● Exercise instructions
1: List every username that appears in a post heading of the roof-framing forum thread, along with the date shown beside it.
2: Pick up the roof-framing forum thread after its last sentence and write what comes next.

It seems to me that everyone from the McMansion builders to the remodelers are trying to grab all that vertical space to make it all seem bigger. I have seen some pretty ordinary homes getting opened all the way to the rafters. How are THEY doing it? Without a flying buttress, only found at a Gothic cathedral or the phenomenally ugly stadium in Dallas, there has to be a way of transferring the roof weight to the ground without causing splaying of the walls. New materials notwithstanding, I would still be uncomfortable with no trusses at all. How about placing them farther up the triangle, a compromise that will gain height without eliminating support. Do you guys who know more than I do have any thoughts on that? I think, on reading along again, that's what moneymgmt just said. Duh, well call this a corroborating view.


----------



## skymaster (Jun 6, 2007)

build it as a gambrel roof. cross ties and that should get ya more room


----------



## Longtooth (Apr 28, 2007)

8/12 is a heck of a pitch. If you go with a stronger ridge beam (4x12) and set it on posts at each end, you might be ok. Collar ties as recommended above would still be a good idea.


----------



## bluegrasslover (Oct 26, 2007)

Gambrel is out because it has to at least resemble my house (home owner covenants crap). Yea, big "Shed" but ok sized workshop. Yea, collar ties (beams or whatever) is what I was thinking on every rafter, maybe halfway down. I guess I'll just have to find a local structural engineer and fork out some bucks to know for sure. I want the vertical space but I also don't want the roof on my head some day down the road! I appreciate everyone's advice.

Thanks,
Greg


----------



## PKHI (Oct 23, 2007)

truckerwoman48 said:


> It seems to me that everyone from the McMansion builders to the remodelers are trying to grab all that vertical space to make it all seem bigger. I have seen some pretty ordinary homes getting opened all the way to the rafters. How are THEY doing it?


Its called a scissor truss


----------



## truckerwoman48 (Jul 7, 2007)

PKHI said:


> Its called a scissor truss


Ooooph! SCISSOR TRUSS! I'm going to look into that. Thanks


----------



## Joe Carola (Apr 14, 2006)

bluegrasslover said:


> The workshop is going to be 16x24. I want it to be very open and have enough room vertically for moving wood around etc. I'm planning on building the roof using ridge board construction. My question is can I build the roof in such a way that I would not have to have ceiling joists? I would really like the vertical space without having really high side walls.
> The roof will have an 8/12 slope built with 2x6 24" o.c. and a 2x8 ridge board. Using collar beams would be fine since they would still give me lots of vertical space. The side walls are most likely going to be 9'.

● Given information
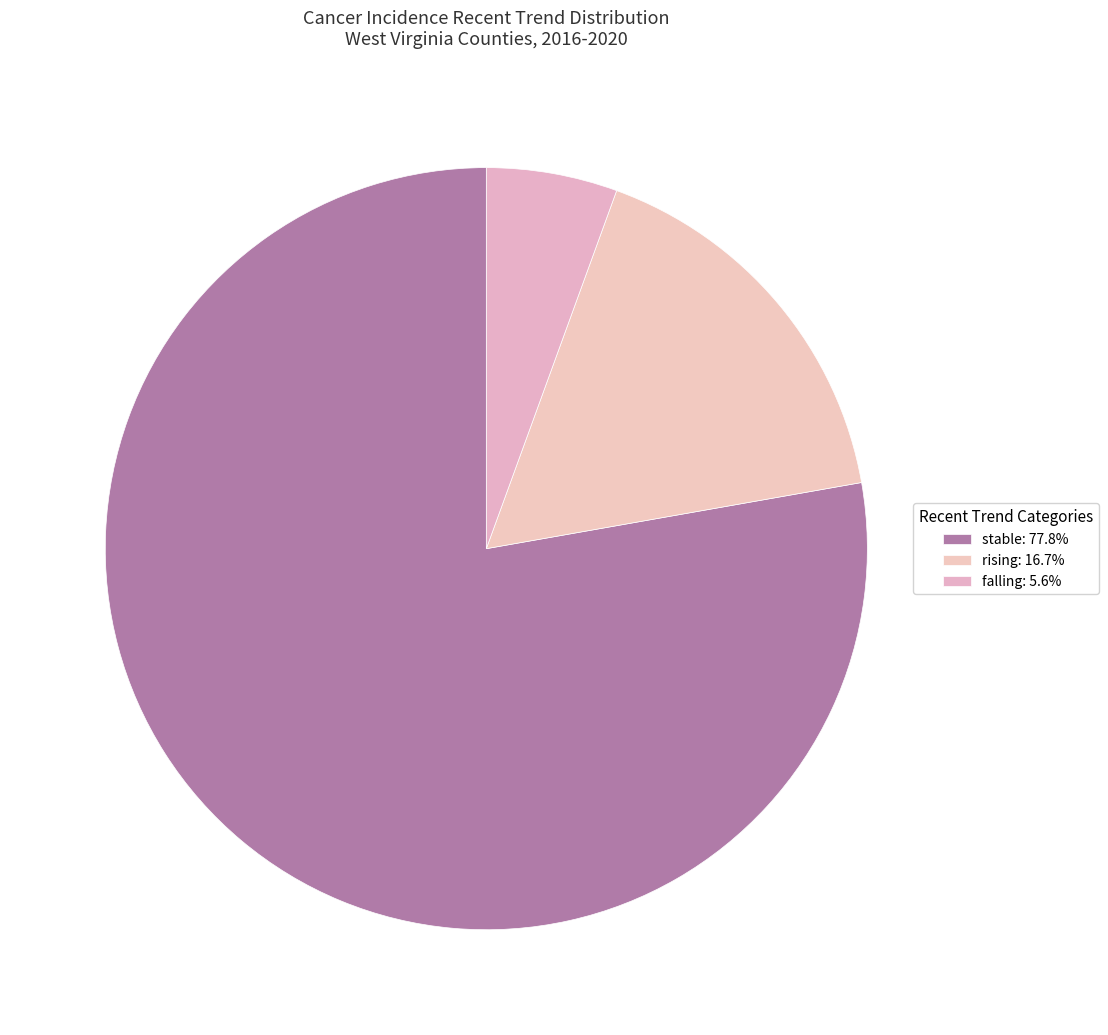

True or false: falling accounts for 6% of the total.

True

● Expected outputs
1:
skymaster (Jun 6, 2007)
Longtooth (Apr 28, 2007)
bluegrasslover (Oct 26, 2007)
PKHI (Oct 23, 2007)
truckerwoman48 (Jul 7, 2007)
Joe Carola (Apr 14, 2006)

2:
> I appreciate your help!
> Thanks,
> Greg



Greg,

Which direction are the rafters running, is the span the 16' way or the 24'?

Also, do you have a maximum height to the top of the rafters from grade level? We can't be any higher than 15' here in NJ. way?

Either way you run the rafters, you can put a structural ridge in without any collar ties. If you run the ridge the 24' way, you obviously have to put a bigger structural ridge.

If you're running the rafters with the 16' span and the garage door is in the 16' wall and you go with a structural beam, your garage header will have to be designed to handle the beam. With your 9' walls and an 8/12 pitch using 2x6 rafters, your height will be 14'8-1/4".


----------



## bluegrasslover (Oct 26, 2007)

Yes. The door is on the 16' side and the beam will run the 24' length. I'm in the Raleigh, NC area and I'm pretty sure the rule is that a secondary structure can't be taller than the main structure. My house is 3 stories.

Greg


----------



## Joe Carola (Apr 14, 2006)

bluegrasslover said:


> Yes. The door is on the 16' side and the beam will run the 24' length. I'm in the Raleigh, NC area and I'm pretty sure the rule is that a secondary structure can't be taller than the main structure. My house is 3 stories.
> 
> Greg


Greg,

That rule doesn't sound right because that means that you can frame the garage three stories? Check first with the building department. I know I'm form NJ and things are different all around, and a detached garage can't be any taller than 15' here. Just don't want to see you get in trouble.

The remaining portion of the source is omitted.